Hacía diez años que no volvía por el pueblo —desde que falleció su madre—. Le había llamado un amigo para decirle que había muerto don Antonio, su mentor. Acudió a darle la última despedida. Ahora vivía de juntar letras, toda una proeza en este país. Era un poeta reputado. Había ganado unos cuantos premios de renombre y formaba parte del selecto club de personas que tenían como único medio de vida la literatura. Aparte de su predilección por la poesía, también había publicado un par de novelas con cierto éxito.

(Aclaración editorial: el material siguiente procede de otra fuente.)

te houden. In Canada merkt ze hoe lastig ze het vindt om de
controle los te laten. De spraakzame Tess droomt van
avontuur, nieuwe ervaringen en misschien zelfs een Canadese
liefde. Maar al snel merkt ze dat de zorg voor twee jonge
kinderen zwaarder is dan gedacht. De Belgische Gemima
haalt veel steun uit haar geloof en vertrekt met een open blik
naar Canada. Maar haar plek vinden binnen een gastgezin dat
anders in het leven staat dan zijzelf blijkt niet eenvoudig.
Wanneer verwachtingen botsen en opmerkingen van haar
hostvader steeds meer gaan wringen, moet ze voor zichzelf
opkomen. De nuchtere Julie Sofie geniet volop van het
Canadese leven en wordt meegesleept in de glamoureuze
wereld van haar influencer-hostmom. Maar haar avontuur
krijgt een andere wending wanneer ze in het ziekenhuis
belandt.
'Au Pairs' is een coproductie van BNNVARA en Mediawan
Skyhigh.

 Hacía mucho que no tenía contacto con el maestro. Cruzaron correo durante mucho tiempo, pero con el paso de los años esta costumbre pasó a ser residual. Al final, los típicos christmas de navidad. Hacía un par de años que no sabía nada de él. Le habían contado que se había jubilado, pero que a los pocos meses le descubrieron un cáncer de hígado que había resultado letal.

Venía de tarde en tarde a visitar a sus padres. Un par de veces al año. Después de fallecer ambos vendió, a través de su gestor, la casa, todas las tierras y demás pertenencias familiares porque se había desvinculado totalmente de lo relacionado con el pueblo. 

El día después del entierro de don Antonio, antes de irse del lugar —quizá para siempre— pasó por el cementerio, visitó la sepultura de sus progenitores y, a continuación, permaneció largo rato ante la tumba del profesor, pensativo, rumiando algo por dentro. Según contó después en el mercadillo Basilisa, vecina de la villa y que estaba en la sepultura contigua, le oyó murmurar: «Gracias por sacarme de la cueva. Hasta siempre», como epílogo de su perorata. A continuación, se giró y, con pasos lentos y brillo en los ojos, abandonó el camposanto.